(Directive):
Take the lines below beginning at the line that has "Thus, we believe, building" and stopping after the line that has "### Building on Top of Bitcoin", and print them exactly as they are, with no other lines.

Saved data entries
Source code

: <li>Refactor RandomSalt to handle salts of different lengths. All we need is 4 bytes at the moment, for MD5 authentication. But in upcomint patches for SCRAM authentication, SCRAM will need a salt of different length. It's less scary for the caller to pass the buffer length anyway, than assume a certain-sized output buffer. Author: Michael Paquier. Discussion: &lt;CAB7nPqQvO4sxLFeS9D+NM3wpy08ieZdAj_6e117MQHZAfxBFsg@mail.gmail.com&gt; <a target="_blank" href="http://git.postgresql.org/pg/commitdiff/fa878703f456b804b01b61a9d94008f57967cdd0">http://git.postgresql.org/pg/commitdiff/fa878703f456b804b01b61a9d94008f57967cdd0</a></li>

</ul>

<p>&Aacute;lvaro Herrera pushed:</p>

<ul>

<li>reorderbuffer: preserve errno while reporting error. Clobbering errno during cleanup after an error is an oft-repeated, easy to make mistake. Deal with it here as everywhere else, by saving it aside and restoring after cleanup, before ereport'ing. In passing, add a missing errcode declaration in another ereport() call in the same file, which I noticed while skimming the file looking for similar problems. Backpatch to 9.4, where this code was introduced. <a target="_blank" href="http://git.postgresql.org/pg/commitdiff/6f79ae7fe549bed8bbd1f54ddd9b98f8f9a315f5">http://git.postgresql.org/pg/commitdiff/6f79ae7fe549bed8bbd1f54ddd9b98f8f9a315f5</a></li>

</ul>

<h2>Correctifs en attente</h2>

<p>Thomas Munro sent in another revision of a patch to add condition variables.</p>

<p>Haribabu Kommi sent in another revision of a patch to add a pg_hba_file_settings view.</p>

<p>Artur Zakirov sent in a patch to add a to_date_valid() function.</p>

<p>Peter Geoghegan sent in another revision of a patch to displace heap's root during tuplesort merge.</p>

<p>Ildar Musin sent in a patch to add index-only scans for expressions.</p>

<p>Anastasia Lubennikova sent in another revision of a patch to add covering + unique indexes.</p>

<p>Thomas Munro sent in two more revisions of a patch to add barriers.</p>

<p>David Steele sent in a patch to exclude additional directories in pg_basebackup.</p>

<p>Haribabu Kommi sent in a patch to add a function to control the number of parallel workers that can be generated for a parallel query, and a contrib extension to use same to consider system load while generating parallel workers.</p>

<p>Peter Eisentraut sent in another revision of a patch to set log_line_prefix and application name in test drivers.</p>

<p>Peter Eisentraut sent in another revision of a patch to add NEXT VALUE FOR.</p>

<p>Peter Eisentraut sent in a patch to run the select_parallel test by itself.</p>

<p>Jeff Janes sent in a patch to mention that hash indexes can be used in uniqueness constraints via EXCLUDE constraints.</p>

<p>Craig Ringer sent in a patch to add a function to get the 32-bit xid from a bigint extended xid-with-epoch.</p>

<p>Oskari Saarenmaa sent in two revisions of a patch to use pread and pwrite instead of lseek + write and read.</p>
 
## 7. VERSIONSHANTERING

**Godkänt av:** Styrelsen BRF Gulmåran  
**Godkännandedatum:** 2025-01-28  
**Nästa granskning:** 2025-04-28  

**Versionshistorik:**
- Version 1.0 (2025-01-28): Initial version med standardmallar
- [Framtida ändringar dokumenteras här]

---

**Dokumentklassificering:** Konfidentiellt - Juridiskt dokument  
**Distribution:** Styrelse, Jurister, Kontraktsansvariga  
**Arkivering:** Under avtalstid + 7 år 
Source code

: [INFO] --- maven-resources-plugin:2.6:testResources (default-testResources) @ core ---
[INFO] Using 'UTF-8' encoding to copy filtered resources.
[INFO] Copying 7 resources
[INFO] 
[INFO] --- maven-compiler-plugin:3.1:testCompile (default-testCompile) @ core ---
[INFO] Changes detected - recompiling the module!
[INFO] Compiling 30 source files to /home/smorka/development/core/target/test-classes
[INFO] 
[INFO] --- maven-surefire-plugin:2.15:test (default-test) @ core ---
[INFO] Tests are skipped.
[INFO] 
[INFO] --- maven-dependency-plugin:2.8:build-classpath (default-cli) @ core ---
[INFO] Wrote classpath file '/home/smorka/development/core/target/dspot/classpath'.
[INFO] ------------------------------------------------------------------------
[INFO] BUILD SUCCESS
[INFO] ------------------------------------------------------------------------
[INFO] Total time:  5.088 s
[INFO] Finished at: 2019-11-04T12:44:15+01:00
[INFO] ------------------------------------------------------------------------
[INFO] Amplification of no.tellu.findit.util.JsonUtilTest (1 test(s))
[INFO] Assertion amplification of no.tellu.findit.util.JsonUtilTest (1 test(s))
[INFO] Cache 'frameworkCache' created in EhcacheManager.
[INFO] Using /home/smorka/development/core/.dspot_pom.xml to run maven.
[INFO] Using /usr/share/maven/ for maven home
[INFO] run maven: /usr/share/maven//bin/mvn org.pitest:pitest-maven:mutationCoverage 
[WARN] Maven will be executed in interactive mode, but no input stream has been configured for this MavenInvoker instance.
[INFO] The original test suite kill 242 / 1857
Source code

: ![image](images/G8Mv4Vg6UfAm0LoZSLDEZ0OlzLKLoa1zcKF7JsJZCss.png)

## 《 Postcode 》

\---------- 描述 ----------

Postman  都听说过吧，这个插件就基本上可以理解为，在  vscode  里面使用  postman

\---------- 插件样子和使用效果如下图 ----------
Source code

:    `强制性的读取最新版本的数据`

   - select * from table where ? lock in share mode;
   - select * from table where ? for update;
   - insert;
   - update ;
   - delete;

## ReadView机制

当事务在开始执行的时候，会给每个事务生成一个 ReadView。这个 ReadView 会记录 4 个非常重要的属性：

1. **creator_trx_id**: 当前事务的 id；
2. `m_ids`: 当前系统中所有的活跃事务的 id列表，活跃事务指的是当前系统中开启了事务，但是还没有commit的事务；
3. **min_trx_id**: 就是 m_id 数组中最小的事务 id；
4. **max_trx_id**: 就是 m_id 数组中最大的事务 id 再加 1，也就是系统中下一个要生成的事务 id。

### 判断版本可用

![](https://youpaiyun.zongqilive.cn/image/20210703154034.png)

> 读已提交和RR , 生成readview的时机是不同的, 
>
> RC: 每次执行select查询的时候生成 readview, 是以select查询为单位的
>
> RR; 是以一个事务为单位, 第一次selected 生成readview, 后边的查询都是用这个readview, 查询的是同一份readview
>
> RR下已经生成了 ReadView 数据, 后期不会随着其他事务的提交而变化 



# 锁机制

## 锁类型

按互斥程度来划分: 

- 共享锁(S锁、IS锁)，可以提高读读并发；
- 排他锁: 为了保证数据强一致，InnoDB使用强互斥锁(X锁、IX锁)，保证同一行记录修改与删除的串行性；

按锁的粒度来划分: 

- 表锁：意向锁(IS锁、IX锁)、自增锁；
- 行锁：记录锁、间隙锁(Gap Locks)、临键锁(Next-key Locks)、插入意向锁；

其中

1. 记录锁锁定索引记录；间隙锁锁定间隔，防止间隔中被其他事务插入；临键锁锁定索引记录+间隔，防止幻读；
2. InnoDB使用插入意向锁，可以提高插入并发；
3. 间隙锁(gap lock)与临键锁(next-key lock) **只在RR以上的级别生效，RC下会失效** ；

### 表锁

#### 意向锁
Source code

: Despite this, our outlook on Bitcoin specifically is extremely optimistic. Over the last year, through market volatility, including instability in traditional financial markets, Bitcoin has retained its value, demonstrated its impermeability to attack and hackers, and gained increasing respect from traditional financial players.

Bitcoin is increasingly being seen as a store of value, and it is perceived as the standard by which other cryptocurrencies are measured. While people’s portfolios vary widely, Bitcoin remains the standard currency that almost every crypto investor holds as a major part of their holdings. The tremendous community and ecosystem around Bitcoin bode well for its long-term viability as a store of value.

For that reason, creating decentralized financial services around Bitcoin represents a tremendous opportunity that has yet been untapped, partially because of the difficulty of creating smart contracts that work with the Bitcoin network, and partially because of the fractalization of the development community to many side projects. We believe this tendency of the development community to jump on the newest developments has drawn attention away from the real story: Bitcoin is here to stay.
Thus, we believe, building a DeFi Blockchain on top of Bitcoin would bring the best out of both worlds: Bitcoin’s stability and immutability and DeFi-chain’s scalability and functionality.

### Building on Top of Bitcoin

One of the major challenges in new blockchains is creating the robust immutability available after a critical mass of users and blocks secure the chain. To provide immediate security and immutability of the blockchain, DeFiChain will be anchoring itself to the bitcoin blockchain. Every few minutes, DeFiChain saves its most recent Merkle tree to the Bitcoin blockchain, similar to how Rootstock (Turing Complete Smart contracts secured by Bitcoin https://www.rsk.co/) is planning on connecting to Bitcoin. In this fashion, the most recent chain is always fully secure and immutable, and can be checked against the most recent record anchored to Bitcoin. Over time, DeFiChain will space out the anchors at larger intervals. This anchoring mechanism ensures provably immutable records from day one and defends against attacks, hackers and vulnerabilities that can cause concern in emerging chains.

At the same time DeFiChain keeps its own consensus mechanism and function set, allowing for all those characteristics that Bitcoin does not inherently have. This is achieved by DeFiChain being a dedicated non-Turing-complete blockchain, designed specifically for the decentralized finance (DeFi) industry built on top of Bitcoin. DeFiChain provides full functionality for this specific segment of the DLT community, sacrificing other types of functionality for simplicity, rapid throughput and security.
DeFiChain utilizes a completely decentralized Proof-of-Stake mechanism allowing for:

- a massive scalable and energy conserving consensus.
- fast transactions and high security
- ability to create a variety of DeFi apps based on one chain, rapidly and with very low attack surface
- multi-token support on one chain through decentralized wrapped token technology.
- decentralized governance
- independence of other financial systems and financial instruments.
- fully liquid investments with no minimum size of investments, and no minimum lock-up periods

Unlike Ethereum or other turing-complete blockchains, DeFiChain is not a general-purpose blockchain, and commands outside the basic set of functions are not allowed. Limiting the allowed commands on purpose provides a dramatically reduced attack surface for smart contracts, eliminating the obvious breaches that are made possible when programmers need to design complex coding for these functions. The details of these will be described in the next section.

(Answer area):
Thus, we believe, building a DeFi Blockchain on top of Bitcoin would bring the best out of both worlds: Bitcoin’s stability and immutability and DeFi-chain’s scalability and functionality.

### Building on Top of Bitcoin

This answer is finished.